Texto:

===============

31.5.12

Carta a um jovem bailarino de 13 anos



These are private words addressed to you in public
T.S. Eliot



Enzo Frizzo Paulino Batlarejo, 13 anos, mora em São Paulo. Como qualquer garoto de sua idade, gosta de usar computador, entrar nas redes sociais e se dedica às atividades extracurriculares que sua condição de classe média lhe permite. No caso de Enzo, o balé clássico.

Quando seu tradicional colégio católico descobriu, a vida de Enzo virou um inferno. Foi chamado de “gay” e “viado”, surrado e até “proibido” de usar o banheiro masculino.

Sua mãe, que era professora na instituição, procurou a coordenação. Segundo ela, ouviu que ele deveria se acostumar, porque, afinal, dançava balé. “Eu me sentia a escória. E eu não sou gay”, disse o menino em entrevista a Felipe Oda, de “O Estado de S.Paulo”.

A história é idêntica ao que vivi no colégio carioca em que estudava enquanto dançava clássico. Fui personagem de matérias em “O Globo” e “Jornal do Brasil” nos anos 1990 por isso, mas jornal algum registrou o que minha vida escolar virou depois que meus colegas leram na imprensa que eu calçava sapatilhas.

Como eu, Enzo descobriu que o preconceito é um revólver disparado por um cego. A torpe aversão a gays faz as pessoas repudiarem até quem pratica algo que não identificam como sendo “viril”. Aos olhos do preconceituoso, nem a realidade interessa: mais interessante é o prazer em agredir o que ele quer longe de si.

===============

Objetivo do exercício: Reescreva o trecho do texto que começa nas palavras "These are private" e termina depois de "o banheiro masculino.", pondo "jazz" no lugar de "balé clássico".

(Itens guardados)
===============

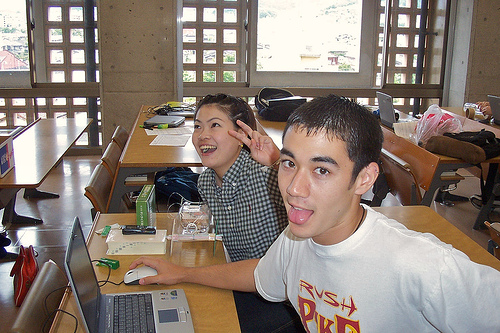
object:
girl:
[191, 91, 279, 331]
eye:
[194, 124, 202, 130]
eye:
[209, 122, 222, 129]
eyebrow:
[192, 118, 202, 124]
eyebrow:
[206, 117, 225, 123]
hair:
[194, 92, 258, 131]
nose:
[197, 127, 211, 141]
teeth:
[203, 145, 205, 148]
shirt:
[198, 144, 281, 263]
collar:
[207, 169, 241, 191]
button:
[227, 205, 232, 210]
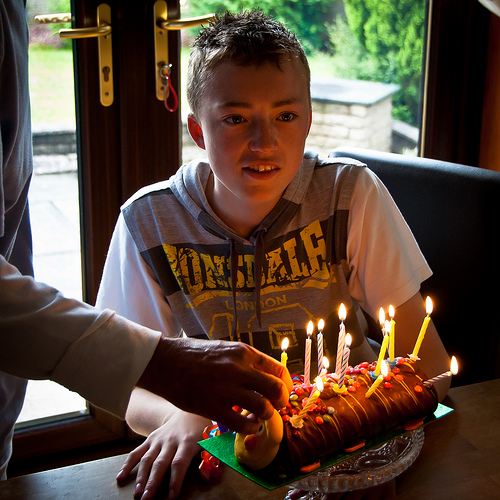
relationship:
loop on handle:
[162, 74, 178, 112] [153, 0, 215, 101]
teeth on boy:
[245, 162, 280, 173] [78, 6, 473, 496]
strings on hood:
[222, 235, 269, 327] [157, 153, 314, 248]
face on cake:
[231, 402, 283, 469] [226, 355, 435, 470]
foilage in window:
[360, 25, 380, 55] [177, 0, 420, 150]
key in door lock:
[160, 78, 176, 110] [155, 51, 167, 73]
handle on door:
[47, 26, 114, 46] [21, 4, 331, 421]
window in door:
[28, 2, 80, 295] [31, 0, 468, 294]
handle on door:
[58, 23, 110, 42] [86, 1, 196, 156]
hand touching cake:
[163, 332, 290, 432] [231, 351, 440, 481]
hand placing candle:
[157, 315, 297, 442] [280, 335, 292, 369]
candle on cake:
[280, 335, 292, 369] [230, 278, 467, 475]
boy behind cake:
[78, 6, 473, 496] [231, 351, 440, 481]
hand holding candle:
[155, 328, 302, 424] [243, 325, 304, 405]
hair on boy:
[183, 10, 314, 100] [110, 9, 460, 497]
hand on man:
[157, 302, 329, 402] [4, 5, 289, 497]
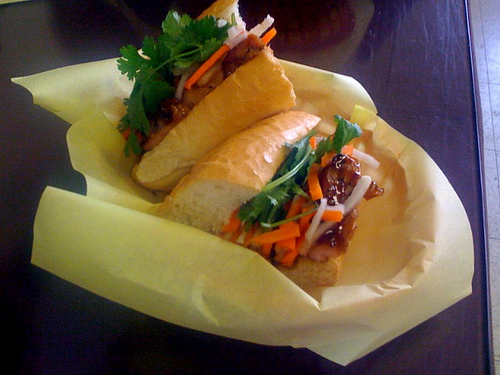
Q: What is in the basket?
A: Sandwich.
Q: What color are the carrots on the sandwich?
A: Orange.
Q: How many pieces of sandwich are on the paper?
A: Two.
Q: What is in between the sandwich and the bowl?
A: Paper.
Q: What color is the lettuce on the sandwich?
A: Green.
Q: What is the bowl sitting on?
A: Table.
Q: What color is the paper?
A: Yellow.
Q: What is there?
A: Sandwich.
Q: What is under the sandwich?
A: Paper.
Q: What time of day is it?
A: Lunch.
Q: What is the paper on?
A: Plate.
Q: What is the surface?
A: Table.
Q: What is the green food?
A: Lettuce.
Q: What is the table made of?
A: Wood.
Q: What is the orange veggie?
A: Carrots.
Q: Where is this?
A: Restaurant.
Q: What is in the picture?
A: A sandwich.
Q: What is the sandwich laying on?
A: Paper.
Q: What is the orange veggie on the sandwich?
A: Carrots.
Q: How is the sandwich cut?
A: In half.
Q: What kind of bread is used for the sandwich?
A: White bread.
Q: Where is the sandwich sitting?
A: On brown table.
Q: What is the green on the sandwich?
A: Lettuce.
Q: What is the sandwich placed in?
A: A basket.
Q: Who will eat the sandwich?
A: Person taking the photo.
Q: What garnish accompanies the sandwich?
A: Parsley.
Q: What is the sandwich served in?
A: Paper lined basket.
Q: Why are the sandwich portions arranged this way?
A: Not enough room.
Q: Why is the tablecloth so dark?
A: Won't show stains.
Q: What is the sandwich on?
A: Paper.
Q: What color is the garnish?
A: Green.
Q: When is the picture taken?
A: Daytime.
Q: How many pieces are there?
A: Two.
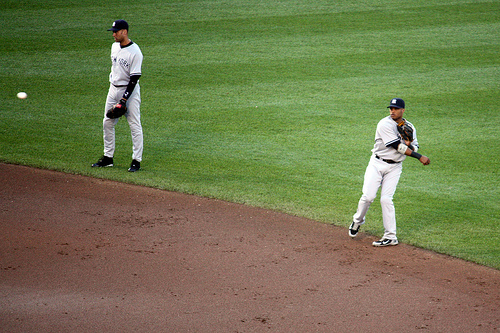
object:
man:
[91, 19, 143, 173]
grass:
[0, 0, 499, 270]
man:
[348, 99, 427, 248]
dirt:
[0, 161, 500, 332]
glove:
[106, 105, 127, 119]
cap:
[107, 19, 130, 33]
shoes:
[91, 156, 112, 168]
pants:
[101, 84, 143, 163]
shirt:
[110, 41, 143, 86]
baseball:
[16, 91, 27, 99]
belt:
[375, 153, 402, 164]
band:
[409, 151, 421, 158]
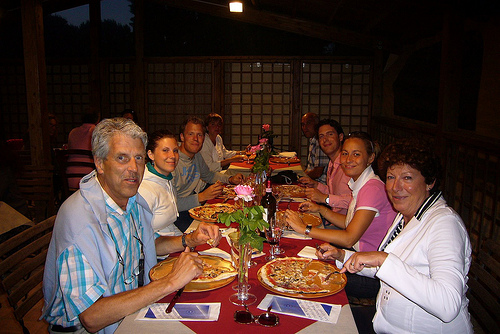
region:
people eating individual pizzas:
[66, 116, 463, 316]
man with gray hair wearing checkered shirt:
[22, 121, 195, 314]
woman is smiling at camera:
[362, 151, 484, 329]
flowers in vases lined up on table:
[224, 114, 281, 310]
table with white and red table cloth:
[155, 123, 355, 333]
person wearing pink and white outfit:
[331, 130, 402, 257]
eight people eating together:
[57, 86, 475, 325]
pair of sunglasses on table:
[225, 296, 303, 332]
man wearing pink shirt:
[312, 120, 357, 210]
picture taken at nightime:
[6, 3, 221, 55]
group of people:
[47, 67, 478, 308]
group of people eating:
[54, 71, 494, 309]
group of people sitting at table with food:
[30, 48, 481, 329]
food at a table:
[185, 141, 325, 325]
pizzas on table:
[167, 137, 315, 324]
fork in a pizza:
[235, 248, 376, 318]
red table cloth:
[168, 174, 305, 316]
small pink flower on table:
[224, 168, 281, 292]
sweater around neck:
[0, 121, 154, 303]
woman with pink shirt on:
[298, 131, 406, 258]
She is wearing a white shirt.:
[370, 163, 465, 327]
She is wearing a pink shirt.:
[325, 147, 388, 274]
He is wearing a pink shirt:
[300, 126, 346, 234]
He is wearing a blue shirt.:
[36, 140, 173, 318]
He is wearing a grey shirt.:
[165, 115, 203, 200]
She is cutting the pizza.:
[263, 250, 378, 305]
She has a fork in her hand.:
[271, 251, 374, 316]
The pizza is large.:
[253, 243, 343, 325]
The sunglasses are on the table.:
[252, 288, 335, 332]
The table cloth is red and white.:
[197, 277, 360, 332]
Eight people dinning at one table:
[53, 96, 455, 332]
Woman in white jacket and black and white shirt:
[343, 163, 470, 333]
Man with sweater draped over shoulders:
[32, 103, 187, 333]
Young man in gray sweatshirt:
[165, 107, 217, 204]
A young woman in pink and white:
[310, 134, 404, 267]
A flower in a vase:
[214, 178, 275, 314]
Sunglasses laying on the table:
[218, 298, 285, 333]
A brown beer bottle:
[259, 172, 282, 244]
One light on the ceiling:
[230, 4, 252, 20]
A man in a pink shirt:
[298, 108, 357, 216]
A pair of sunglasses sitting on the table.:
[230, 300, 285, 329]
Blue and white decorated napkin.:
[135, 297, 225, 325]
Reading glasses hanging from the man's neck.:
[107, 237, 151, 287]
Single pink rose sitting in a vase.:
[225, 179, 262, 304]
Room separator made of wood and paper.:
[159, 49, 372, 109]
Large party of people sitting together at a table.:
[81, 108, 443, 328]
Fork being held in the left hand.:
[320, 256, 397, 287]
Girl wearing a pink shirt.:
[331, 134, 387, 237]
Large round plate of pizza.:
[257, 250, 351, 297]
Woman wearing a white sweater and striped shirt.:
[360, 144, 477, 324]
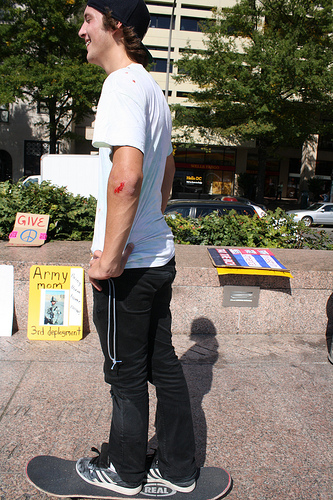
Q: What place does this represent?
A: It represents the sidewalk.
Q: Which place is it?
A: It is a sidewalk.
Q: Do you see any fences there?
A: No, there are no fences.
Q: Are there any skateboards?
A: Yes, there is a skateboard.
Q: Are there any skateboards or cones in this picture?
A: Yes, there is a skateboard.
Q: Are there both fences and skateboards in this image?
A: No, there is a skateboard but no fences.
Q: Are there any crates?
A: No, there are no crates.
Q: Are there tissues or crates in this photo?
A: No, there are no crates or tissues.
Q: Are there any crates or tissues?
A: No, there are no crates or tissues.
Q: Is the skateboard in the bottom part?
A: Yes, the skateboard is in the bottom of the image.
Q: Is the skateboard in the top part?
A: No, the skateboard is in the bottom of the image.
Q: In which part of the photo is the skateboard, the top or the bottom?
A: The skateboard is in the bottom of the image.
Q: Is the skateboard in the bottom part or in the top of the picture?
A: The skateboard is in the bottom of the image.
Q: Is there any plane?
A: No, there are no airplanes.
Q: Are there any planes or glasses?
A: No, there are no planes or glasses.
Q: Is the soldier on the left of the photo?
A: Yes, the soldier is on the left of the image.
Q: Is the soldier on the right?
A: No, the soldier is on the left of the image.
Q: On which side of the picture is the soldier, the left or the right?
A: The soldier is on the left of the image.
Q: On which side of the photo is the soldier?
A: The soldier is on the left of the image.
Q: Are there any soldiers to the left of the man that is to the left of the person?
A: Yes, there is a soldier to the left of the man.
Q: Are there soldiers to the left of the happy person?
A: Yes, there is a soldier to the left of the man.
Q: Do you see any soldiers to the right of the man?
A: No, the soldier is to the left of the man.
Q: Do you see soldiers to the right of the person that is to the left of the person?
A: No, the soldier is to the left of the man.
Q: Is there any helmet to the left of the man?
A: No, there is a soldier to the left of the man.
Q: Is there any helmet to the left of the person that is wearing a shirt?
A: No, there is a soldier to the left of the man.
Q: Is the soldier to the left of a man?
A: Yes, the soldier is to the left of a man.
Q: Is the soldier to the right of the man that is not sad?
A: No, the soldier is to the left of the man.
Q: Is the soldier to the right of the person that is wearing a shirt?
A: No, the soldier is to the left of the man.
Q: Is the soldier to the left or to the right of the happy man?
A: The soldier is to the left of the man.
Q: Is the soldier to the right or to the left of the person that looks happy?
A: The soldier is to the left of the man.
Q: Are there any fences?
A: No, there are no fences.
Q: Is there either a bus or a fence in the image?
A: No, there are no fences or buses.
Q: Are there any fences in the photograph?
A: No, there are no fences.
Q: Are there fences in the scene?
A: No, there are no fences.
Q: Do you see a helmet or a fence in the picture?
A: No, there are no fences or helmets.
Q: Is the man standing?
A: Yes, the man is standing.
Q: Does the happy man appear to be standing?
A: Yes, the man is standing.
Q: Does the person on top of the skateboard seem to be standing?
A: Yes, the man is standing.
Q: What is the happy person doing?
A: The man is standing.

===============

Resultado do exercício:
These are private words addressed to you in public
T.S. Eliot



Enzo Frizzo Paulino Batlarejo, 13 anos, mora em São Paulo. Como qualquer garoto de sua idade, gosta de usar computador, entrar nas redes sociais e se dedica às atividades extracurriculares que sua condição de classe média lhe permite. No caso de Enzo, o jazz.

Quando seu tradicional colégio católico descobriu, a vida de Enzo virou um inferno. Foi chamado de “gay” e “viado”, surrado e até “proibido” de usar o banheiro masculino.